*** RECORDED DATA ***

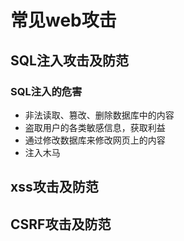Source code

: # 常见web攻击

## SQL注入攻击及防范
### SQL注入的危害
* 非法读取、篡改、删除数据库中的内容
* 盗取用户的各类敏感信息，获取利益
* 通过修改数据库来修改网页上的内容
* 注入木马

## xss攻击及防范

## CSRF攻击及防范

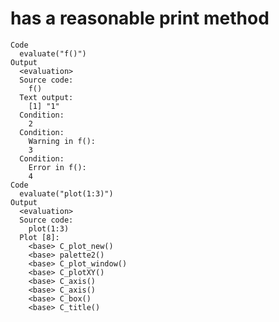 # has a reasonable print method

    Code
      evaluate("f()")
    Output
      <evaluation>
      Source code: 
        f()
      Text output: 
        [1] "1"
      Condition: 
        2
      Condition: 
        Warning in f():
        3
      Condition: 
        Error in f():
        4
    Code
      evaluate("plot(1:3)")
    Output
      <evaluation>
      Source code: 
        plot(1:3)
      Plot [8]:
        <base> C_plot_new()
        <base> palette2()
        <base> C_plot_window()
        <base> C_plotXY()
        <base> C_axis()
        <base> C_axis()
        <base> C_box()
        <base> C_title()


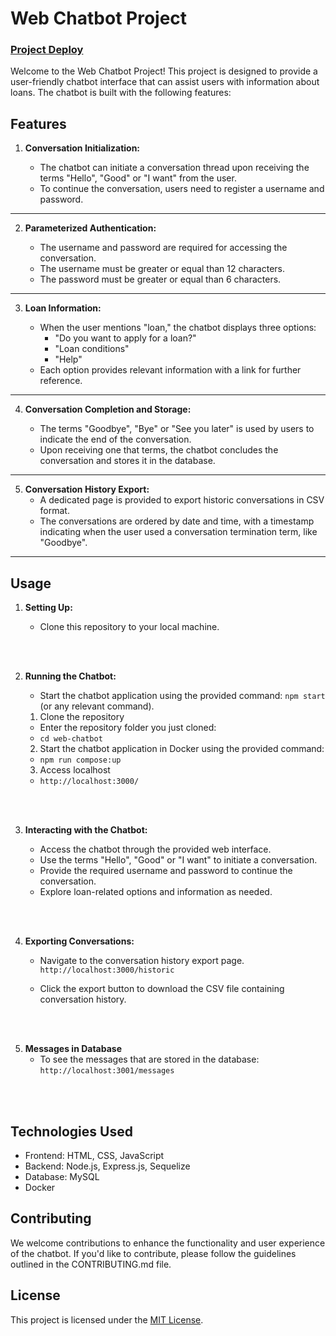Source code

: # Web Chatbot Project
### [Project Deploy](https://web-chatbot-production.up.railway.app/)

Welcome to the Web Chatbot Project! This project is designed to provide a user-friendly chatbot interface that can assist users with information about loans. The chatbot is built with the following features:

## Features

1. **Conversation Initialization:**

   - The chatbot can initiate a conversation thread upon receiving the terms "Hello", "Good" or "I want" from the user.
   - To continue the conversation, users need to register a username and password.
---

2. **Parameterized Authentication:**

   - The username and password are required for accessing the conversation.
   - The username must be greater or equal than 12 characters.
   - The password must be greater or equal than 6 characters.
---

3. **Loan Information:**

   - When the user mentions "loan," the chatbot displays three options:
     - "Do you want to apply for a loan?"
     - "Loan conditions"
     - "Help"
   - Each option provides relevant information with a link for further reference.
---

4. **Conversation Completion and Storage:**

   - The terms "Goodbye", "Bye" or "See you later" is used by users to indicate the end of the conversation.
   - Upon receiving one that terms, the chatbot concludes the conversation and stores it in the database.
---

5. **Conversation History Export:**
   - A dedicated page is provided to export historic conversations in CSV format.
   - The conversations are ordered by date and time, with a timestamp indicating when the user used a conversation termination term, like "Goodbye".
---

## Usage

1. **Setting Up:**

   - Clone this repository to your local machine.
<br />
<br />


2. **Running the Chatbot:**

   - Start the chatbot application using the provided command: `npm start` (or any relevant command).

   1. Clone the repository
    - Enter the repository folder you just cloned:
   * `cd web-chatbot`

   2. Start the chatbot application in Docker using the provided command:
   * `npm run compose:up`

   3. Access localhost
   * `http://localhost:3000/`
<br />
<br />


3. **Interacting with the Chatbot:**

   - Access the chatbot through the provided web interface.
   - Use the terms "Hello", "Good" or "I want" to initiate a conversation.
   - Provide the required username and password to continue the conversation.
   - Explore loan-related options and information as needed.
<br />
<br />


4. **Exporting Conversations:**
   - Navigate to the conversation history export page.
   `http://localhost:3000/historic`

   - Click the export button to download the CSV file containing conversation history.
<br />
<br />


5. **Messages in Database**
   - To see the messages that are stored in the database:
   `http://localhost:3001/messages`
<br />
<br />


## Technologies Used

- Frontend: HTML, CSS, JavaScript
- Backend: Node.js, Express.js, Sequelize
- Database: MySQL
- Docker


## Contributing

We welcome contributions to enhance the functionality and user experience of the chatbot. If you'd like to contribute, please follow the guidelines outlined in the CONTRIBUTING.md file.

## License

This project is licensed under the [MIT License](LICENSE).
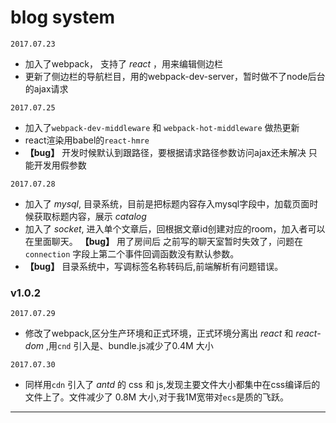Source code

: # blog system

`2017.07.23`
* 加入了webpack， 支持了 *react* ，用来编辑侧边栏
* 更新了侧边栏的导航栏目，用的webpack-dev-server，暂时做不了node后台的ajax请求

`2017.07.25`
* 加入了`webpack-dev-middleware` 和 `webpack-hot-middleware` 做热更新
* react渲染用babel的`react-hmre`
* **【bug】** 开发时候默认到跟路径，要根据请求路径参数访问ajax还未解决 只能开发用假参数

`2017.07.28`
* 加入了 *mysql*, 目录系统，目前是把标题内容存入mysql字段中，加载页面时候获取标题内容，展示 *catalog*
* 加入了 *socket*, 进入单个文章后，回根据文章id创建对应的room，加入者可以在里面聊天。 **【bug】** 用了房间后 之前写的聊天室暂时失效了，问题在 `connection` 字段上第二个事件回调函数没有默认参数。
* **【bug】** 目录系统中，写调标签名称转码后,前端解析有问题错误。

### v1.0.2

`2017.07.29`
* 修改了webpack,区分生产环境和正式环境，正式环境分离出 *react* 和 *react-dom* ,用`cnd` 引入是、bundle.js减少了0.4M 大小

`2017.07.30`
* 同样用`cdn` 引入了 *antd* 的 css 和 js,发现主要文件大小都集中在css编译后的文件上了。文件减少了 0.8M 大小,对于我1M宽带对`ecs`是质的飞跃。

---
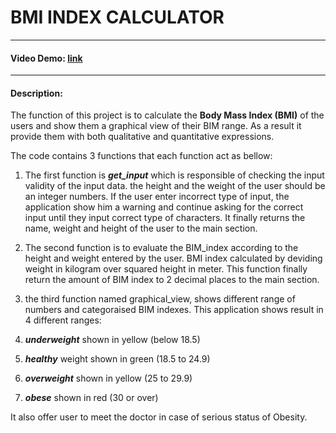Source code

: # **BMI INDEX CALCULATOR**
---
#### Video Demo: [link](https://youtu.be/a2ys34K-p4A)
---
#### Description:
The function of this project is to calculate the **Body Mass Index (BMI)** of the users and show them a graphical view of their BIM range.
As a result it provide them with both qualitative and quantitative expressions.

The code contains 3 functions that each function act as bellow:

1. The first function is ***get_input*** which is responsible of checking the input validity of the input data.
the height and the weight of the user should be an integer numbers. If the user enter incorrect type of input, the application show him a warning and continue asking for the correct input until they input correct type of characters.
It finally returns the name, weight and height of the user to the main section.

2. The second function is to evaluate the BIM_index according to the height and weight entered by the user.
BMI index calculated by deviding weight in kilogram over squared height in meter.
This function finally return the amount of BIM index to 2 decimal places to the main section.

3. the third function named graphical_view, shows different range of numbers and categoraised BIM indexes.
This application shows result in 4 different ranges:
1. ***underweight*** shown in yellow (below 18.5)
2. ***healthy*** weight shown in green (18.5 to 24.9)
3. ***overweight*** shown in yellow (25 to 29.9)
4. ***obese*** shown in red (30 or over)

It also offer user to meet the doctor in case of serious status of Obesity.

*** End of RECORDED DATA ***

## YOUR ASSIGNMENT
Return, from the data, each line where the string "Start" occurs.

## RESULT
   - Start the chatbot application using the provided command: `npm start` (or any relevant command).
   2. Start the chatbot application in Docker using the provided command:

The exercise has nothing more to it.